For $6000 a year, I can fund a graduate student to do focused and competent mutually beneficial work for the engineering R&D that we do. The student gets valuable training, we get work done, and we build a relationship for the future. Multiple people are educated and employed.

LLMs aren’t going to do anything for us, in our mission to serve humans doing science, except to deliver obfuscated search results scraped from other humans without their consent. Stolen work is not something we can use without harsh long term repercussions. Sadly, we are now fully cognizant that we are all working hard to make the novel discoveries that LLMs will scrape and jumble up and present as “anonymous” work. This is not what open source software and hardware is about, but it is what is rapidly becoming. The open source licenses that the LLMs ignored are being actively violated, and this will result in people halting published work.

Our experience so far with LLMs is that search results are not explained, they are not cited correctly, they are generally not accurate enough at all to use in R&D, and are not useful to guide us better than google scholar or writing paper authors directly.

LLMs have their place, but proposing a six grand a year fleece for vague arm waving on LinkedIn was a huge turn off.
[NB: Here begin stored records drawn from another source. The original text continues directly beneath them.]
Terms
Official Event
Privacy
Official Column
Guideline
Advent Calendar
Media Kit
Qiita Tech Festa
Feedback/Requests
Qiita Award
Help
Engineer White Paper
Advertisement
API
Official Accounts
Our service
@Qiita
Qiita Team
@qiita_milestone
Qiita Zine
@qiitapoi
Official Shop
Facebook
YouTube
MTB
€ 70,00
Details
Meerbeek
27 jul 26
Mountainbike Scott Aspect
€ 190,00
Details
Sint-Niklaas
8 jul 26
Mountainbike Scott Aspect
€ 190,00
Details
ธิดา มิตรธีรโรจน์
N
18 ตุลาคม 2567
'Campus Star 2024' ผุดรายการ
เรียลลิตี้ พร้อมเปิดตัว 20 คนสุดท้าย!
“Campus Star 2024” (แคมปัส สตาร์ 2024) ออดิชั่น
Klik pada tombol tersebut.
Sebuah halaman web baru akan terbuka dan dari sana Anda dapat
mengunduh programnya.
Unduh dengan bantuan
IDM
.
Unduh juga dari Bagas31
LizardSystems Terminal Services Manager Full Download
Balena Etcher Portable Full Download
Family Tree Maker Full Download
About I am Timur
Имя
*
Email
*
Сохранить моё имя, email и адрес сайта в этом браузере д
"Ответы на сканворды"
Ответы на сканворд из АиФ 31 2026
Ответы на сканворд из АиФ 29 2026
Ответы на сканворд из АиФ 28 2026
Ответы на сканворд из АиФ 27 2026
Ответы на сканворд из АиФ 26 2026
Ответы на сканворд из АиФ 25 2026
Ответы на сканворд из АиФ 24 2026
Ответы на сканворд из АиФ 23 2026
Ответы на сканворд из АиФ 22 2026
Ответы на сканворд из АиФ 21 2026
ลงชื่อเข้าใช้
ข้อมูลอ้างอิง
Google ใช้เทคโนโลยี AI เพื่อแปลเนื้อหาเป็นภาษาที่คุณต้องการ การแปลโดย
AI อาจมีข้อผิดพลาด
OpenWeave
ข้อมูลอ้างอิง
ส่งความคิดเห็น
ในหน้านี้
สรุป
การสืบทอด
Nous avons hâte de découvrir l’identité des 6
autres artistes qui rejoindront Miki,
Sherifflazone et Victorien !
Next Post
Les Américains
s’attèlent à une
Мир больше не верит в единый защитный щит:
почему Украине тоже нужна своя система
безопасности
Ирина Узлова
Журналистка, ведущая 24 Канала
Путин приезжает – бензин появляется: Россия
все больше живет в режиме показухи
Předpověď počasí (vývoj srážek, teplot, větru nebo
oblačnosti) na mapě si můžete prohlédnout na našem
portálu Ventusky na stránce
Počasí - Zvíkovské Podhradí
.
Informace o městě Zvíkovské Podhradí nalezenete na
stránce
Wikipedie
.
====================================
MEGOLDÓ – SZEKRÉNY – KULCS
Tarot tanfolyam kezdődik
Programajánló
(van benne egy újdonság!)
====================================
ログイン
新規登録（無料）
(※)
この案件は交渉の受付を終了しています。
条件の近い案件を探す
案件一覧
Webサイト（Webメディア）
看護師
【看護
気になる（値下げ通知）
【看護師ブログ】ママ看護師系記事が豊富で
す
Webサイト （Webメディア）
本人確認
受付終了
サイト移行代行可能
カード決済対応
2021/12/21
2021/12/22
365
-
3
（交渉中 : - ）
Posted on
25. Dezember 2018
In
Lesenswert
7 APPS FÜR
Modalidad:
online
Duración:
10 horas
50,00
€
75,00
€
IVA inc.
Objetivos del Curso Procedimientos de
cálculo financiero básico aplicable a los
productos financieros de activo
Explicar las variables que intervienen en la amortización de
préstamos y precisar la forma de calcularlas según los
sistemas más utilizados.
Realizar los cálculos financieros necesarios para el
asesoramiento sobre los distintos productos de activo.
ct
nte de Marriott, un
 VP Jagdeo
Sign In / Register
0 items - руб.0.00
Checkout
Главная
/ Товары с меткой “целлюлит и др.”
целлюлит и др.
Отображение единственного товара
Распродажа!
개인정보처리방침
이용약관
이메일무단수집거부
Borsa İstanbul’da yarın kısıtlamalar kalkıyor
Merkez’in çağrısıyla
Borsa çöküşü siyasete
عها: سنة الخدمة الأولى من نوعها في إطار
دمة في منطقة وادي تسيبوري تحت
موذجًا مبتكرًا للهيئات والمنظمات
You literally cannot guarantee results from LLMs. You can’t ensure that they are consistent, that there’s any sort of chain of custody, and you can’t say that the answers won’t change over time. This is inherent in the technology, in the math, and in the theory.

There’s nothing new under the sun, and this round of automation is no different than all of the ones that have come before it, which have left ordinary human workers out in the cold. This time automation is coming for knowledge workers, and they will be treated just like the factory workers before them. This process will contribute towards an already bad wealth gap and pay disparity. Underrepresented people like myself, largely missing from LLMs, will suffer the most.

Those are my thoughts based on the little you have revealed.